E’ una tesi che in linea di principio condividiamo, per i motivi che ho appena illustrato. La sfida però è quella di governare la trasformazione e il riuso della città, affinché il mix urbano sia effettivamente tale, affinché tra le nuove attività e le nuove funzioni che andranno ad occupare le aree in via di trasformazione possano rilocalizzarsi anche le attività produttive. La sfida è quella di “fare spazio” a nuove storie industriali.


PAOLO ZANICHELLI

Volevo fare una piccola riflessione perché leggendo questo libro ho avuto la sensazione come l’aspetto urbanistico di una città, l’aspetto economico e quello sociale siano tra loro connessi e legati. La Milano che viene descritta in questo libro, la Milano industriale come è stato prima sottolineato, è una città in gran parte alle nostre spalle. Negli anni 70 è iniziato un processo di deindustrializzazione: sono anche cambiati gli elementi di questa città che prima si identificavano moltissimo in questa vocazione industriale, l’avvento del terziario negli ultimi trent’anni non ha secondo me completamente sopperito ai posti di lavori che creava l’industria.  Infatti negli anni in cui Milano era una città industriale, l’offerta di posti di lavoro era talmente alta che Milano era diventata attrattiva per tanti uomini e donne che sono venuti a Milano a lavorare e vivere.
Così decine di migliaia di uomini e donne hanno realizzato in questa città il loro progetto di vita, non solo sotto l’aspetto lavorativo quanto sotto l’aspetto sociale. Sono diventati milanesi. Ora la città ha perso abitanti e le aree ex industriali sono state trasformate parte in residenziali, parte in spazi pubblici, altre sono state destinate al terziario.
Io penso che abbiamo il dovere, come generazione di amministratori locali e rappresentanti delle associazioni imprenditoriali e del mondo del lavoro, di cercare di dare un direzione a questa città.

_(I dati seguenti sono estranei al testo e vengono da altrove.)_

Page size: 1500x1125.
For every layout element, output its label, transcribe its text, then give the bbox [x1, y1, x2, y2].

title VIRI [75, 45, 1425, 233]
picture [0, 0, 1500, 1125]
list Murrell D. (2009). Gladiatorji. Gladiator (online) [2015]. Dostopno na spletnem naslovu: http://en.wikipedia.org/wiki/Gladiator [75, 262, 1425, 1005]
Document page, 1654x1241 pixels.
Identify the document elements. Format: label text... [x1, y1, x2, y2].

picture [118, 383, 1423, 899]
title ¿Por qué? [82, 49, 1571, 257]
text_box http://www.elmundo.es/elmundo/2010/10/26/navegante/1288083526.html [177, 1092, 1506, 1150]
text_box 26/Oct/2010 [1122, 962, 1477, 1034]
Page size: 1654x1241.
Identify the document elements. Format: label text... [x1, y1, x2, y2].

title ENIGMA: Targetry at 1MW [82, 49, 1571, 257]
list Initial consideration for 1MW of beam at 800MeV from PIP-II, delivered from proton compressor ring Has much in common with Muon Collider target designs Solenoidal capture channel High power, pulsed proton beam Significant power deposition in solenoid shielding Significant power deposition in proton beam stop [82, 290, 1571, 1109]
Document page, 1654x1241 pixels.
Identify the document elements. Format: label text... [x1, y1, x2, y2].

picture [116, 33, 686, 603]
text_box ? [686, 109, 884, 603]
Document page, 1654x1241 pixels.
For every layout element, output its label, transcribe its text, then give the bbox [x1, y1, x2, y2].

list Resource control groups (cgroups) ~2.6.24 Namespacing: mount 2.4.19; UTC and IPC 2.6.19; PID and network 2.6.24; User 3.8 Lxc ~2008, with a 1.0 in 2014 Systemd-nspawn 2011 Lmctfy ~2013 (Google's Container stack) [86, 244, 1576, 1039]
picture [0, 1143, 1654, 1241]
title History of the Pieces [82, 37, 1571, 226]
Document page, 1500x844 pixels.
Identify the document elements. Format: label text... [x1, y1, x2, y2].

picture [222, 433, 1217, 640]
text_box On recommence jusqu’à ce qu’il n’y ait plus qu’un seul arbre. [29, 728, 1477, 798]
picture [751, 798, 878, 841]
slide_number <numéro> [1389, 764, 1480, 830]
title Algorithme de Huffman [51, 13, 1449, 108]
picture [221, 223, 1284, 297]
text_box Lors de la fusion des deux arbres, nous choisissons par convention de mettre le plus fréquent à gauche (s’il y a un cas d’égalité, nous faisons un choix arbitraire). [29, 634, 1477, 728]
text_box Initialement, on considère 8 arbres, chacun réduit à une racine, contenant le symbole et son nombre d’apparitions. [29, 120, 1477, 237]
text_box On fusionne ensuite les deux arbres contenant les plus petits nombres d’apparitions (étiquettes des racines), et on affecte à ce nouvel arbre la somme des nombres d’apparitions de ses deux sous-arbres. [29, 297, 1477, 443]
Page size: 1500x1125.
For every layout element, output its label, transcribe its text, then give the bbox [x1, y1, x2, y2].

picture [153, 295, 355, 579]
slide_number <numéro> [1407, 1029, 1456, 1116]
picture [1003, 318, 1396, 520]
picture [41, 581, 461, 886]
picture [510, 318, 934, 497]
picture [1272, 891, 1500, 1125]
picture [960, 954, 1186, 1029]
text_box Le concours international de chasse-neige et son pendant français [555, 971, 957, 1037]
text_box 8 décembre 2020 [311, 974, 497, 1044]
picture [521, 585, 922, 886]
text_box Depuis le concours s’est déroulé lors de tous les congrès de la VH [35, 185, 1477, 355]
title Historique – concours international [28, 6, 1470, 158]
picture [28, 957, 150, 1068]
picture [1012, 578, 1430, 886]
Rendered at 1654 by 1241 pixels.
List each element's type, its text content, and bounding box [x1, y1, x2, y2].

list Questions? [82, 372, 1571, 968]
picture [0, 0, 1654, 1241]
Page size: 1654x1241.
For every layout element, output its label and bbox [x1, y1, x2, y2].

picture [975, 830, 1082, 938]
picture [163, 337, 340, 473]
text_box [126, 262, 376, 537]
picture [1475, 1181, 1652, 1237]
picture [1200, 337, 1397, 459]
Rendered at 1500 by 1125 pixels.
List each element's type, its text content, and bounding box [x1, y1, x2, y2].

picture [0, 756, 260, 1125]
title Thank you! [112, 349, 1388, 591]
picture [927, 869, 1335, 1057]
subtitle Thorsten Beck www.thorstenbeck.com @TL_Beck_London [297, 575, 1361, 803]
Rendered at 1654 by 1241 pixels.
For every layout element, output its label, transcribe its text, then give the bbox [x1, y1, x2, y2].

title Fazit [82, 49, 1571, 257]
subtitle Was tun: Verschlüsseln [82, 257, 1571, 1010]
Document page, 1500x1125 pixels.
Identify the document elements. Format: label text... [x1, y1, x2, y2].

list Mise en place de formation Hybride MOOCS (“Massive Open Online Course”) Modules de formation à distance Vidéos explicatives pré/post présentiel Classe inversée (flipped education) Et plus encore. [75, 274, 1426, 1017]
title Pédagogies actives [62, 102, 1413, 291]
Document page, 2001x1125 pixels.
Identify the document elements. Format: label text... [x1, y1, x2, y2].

Io penso che con l’approvazione del PGT del prossimo 14 febbraio verrà definito lo sviluppo urbanistico di Milano per i prossimo decenni. Sarà il momento più dinamico in cui le forze politiche, sociali e culturali dovranno confrontarsi per capire quale direzione non solo urbanistica ma anche economica e sociale vogliamo dare a questa città.  In sintesi, se possiamo dire al futuro che bussa alla porta e alle generazioni future che Milano rimane una città nella quale realizzare i propri progetti  lavorativi, i propri progetti di vita. Concludo ringraziando Aleni e Redaelli che hanno curato questa opera e le persone che con la loro testimonianza l’hanno resa possibile.